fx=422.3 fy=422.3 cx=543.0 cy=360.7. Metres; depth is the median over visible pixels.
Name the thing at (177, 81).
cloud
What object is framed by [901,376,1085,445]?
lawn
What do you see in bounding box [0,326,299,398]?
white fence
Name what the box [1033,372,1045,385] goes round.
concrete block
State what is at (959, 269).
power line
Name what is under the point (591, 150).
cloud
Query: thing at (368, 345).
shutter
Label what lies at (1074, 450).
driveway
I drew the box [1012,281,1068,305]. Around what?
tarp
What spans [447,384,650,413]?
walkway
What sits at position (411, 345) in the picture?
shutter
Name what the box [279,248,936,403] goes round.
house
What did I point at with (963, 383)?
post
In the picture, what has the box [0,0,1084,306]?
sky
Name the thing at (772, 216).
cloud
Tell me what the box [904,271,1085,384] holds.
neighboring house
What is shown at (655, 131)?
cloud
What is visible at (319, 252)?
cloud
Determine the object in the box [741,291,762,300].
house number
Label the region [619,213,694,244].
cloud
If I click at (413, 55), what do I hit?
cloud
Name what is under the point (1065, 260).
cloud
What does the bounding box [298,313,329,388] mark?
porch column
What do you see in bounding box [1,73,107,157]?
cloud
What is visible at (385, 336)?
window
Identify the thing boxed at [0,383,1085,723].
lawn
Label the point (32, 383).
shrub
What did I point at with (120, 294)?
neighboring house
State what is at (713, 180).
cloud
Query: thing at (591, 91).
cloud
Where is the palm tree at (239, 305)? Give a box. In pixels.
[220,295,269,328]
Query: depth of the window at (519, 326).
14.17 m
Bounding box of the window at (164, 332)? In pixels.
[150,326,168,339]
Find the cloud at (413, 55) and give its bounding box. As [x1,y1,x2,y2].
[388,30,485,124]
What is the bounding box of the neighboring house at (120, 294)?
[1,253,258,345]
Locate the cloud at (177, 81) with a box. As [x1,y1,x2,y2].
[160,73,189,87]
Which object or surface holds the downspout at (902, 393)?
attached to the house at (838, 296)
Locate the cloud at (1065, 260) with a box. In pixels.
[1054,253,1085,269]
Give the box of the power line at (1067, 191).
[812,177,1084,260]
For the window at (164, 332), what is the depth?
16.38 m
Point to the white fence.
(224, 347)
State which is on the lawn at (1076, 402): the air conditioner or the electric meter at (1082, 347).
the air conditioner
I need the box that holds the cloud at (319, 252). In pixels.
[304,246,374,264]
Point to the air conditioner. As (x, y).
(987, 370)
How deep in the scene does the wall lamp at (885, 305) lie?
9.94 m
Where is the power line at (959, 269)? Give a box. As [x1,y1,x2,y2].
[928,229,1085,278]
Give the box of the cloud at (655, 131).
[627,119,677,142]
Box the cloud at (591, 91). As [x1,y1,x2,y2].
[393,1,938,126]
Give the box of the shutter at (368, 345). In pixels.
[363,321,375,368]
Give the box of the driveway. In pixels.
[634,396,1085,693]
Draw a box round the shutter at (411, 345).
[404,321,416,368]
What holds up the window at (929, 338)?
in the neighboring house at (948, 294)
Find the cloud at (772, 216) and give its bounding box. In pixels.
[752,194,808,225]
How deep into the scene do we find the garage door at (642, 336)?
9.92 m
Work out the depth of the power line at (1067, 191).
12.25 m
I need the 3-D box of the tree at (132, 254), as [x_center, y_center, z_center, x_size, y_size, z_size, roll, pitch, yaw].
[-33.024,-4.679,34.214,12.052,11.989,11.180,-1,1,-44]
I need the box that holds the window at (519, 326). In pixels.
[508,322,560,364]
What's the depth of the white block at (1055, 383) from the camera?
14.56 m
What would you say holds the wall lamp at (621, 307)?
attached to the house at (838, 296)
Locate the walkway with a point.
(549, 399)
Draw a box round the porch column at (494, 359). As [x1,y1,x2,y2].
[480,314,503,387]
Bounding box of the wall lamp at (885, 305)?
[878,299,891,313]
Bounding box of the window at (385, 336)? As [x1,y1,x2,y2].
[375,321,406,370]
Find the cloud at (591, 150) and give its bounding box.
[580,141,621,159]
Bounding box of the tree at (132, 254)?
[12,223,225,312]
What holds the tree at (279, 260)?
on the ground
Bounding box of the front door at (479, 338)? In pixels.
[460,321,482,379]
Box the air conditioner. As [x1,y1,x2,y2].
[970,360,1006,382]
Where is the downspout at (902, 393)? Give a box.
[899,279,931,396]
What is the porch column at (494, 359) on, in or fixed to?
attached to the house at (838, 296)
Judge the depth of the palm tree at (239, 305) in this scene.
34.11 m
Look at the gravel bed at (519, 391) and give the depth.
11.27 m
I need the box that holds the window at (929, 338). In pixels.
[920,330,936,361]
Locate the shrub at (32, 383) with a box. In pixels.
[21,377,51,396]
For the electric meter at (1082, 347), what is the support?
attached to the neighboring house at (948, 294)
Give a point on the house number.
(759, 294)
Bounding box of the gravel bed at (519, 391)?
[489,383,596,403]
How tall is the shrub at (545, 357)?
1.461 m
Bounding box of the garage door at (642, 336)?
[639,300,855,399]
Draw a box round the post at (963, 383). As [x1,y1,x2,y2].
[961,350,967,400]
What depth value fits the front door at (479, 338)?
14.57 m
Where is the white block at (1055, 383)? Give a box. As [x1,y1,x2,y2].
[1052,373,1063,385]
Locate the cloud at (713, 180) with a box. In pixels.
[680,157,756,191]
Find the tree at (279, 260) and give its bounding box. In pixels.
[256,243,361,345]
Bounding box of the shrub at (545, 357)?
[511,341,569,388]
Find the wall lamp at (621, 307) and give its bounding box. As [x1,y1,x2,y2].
□ □ □ □ □
(PROMPT) Each entry shown above must be retyped word for word.

(ANSWER FOR THE TASK)
fx=422.3 fy=422.3 cx=543.0 cy=360.7. Metres; depth is the median over visible pixels.
Name the thing at (177, 81).
cloud
What object is framed by [901,376,1085,445]?
lawn
What do you see in bounding box [0,326,299,398]?
white fence
Name what the box [1033,372,1045,385] goes round.
concrete block
State what is at (959, 269).
power line
Name what is under the point (591, 150).
cloud
Query: thing at (368, 345).
shutter
Label what lies at (1074, 450).
driveway
I drew the box [1012,281,1068,305]. Around what?
tarp
What spans [447,384,650,413]?
walkway
What sits at position (411, 345) in the picture?
shutter
Name what the box [279,248,936,403] goes round.
house
What did I point at with (963, 383)?
post
In the picture, what has the box [0,0,1084,306]?
sky
Name the thing at (772, 216).
cloud
Tell me what the box [904,271,1085,384] holds.
neighboring house
What is shown at (655, 131)?
cloud
What is visible at (319, 252)?
cloud
Determine the object in the box [741,291,762,300].
house number
Label the region [619,213,694,244].
cloud
If I click at (413, 55), what do I hit?
cloud
Name what is under the point (1065, 260).
cloud
What does the bounding box [298,313,329,388] mark?
porch column
What do you see in bounding box [1,73,107,157]?
cloud
What is visible at (385, 336)?
window
Identify the thing boxed at [0,383,1085,723].
lawn
Label the point (32, 383).
shrub
What did I point at with (120, 294)?
neighboring house
State what is at (713, 180).
cloud
Query: thing at (591, 91).
cloud
Where is the palm tree at (239, 305)? Give a box. In pixels.
[220,295,269,328]
Query: depth of the window at (519, 326).
14.17 m
Bounding box of the window at (164, 332)? In pixels.
[150,326,168,339]
Find the cloud at (413, 55) and give its bounding box. As [x1,y1,x2,y2].
[388,30,485,124]
What is the bounding box of the neighboring house at (120, 294)?
[1,253,258,345]
Locate the cloud at (177, 81) with a box. As [x1,y1,x2,y2].
[160,73,189,87]
Which object or surface holds the downspout at (902, 393)?
attached to the house at (838, 296)
Locate the cloud at (1065, 260) with a box. In pixels.
[1054,253,1085,269]
Give the box of the power line at (1067, 191).
[812,177,1084,260]
For the window at (164, 332), what is the depth?
16.38 m
Point to the white fence.
(224, 347)
State which is on the lawn at (1076, 402): the air conditioner or the electric meter at (1082, 347).
the air conditioner
I need the box that holds the cloud at (319, 252). In pixels.
[304,246,374,264]
Point to the air conditioner. As (x, y).
(987, 370)
How deep in the scene does the wall lamp at (885, 305) lie?
9.94 m
Where is the power line at (959, 269)? Give a box. As [x1,y1,x2,y2].
[928,229,1085,278]
Give the box of the cloud at (655, 131).
[627,119,677,142]
Box the cloud at (591, 91). As [x1,y1,x2,y2].
[393,1,938,126]
Give the box of the shutter at (368, 345). In pixels.
[363,321,375,368]
Give the box of the driveway. In pixels.
[634,396,1085,693]
Draw a box round the shutter at (411, 345).
[404,321,416,368]
What holds up the window at (929, 338)?
in the neighboring house at (948, 294)
Find the cloud at (772, 216) and give its bounding box. In pixels.
[752,194,808,225]
How deep into the scene do we find the garage door at (642, 336)?
9.92 m
Work out the depth of the power line at (1067, 191).
12.25 m
I need the 3-D box of the tree at (132, 254), as [x_center, y_center, z_center, x_size, y_size, z_size, roll, pitch, yaw].
[-33.024,-4.679,34.214,12.052,11.989,11.180,-1,1,-44]
I need the box that holds the window at (519, 326). In pixels.
[508,322,560,364]
What's the depth of the white block at (1055, 383) from the camera?
14.56 m
What would you say holds the wall lamp at (621, 307)?
attached to the house at (838, 296)
Locate the walkway with a point.
(549, 399)
Draw a box round the porch column at (494, 359). As [x1,y1,x2,y2].
[480,314,503,387]
Bounding box of the wall lamp at (885, 305)?
[878,299,891,313]
Bounding box of the window at (385, 336)? As [x1,y1,x2,y2].
[375,321,406,370]
Find the cloud at (591, 150) and give its bounding box.
[580,141,621,159]
Bounding box of the tree at (132, 254)?
[12,223,225,312]
What holds the tree at (279, 260)?
on the ground
Bounding box of the front door at (479, 338)? In pixels.
[460,321,482,379]
Box the air conditioner. As [x1,y1,x2,y2].
[970,360,1006,382]
Where is the downspout at (902, 393)? Give a box.
[899,279,931,396]
What is the porch column at (494, 359) on, in or fixed to?
attached to the house at (838, 296)
Judge the depth of the palm tree at (239, 305) in this scene.
34.11 m
Look at the gravel bed at (519, 391) and give the depth.
11.27 m
I need the box that holds the window at (929, 338). In pixels.
[920,330,936,361]
Locate the shrub at (32, 383) with a box. In pixels.
[21,377,51,396]
For the electric meter at (1082, 347), what is the support?
attached to the neighboring house at (948, 294)
Give a point on the house number.
(759, 294)
Bounding box of the gravel bed at (519, 391)?
[489,383,596,403]
How tall is the shrub at (545, 357)?
1.461 m
Bounding box of the garage door at (642, 336)?
[639,300,855,399]
Draw a box round the post at (963, 383). As [x1,y1,x2,y2].
[961,350,967,400]
What depth value fits the front door at (479, 338)?
14.57 m
Where is the white block at (1055, 383)? Give a box. As [x1,y1,x2,y2].
[1052,373,1063,385]
Locate the cloud at (713, 180) with a box. In pixels.
[680,157,756,191]
Find the tree at (279, 260) and give its bounding box. In pixels.
[256,243,361,345]
Bounding box of the shrub at (545, 357)?
[511,341,569,388]
Find the wall lamp at (621, 307) and give its bounding box. As [x1,y1,x2,y2].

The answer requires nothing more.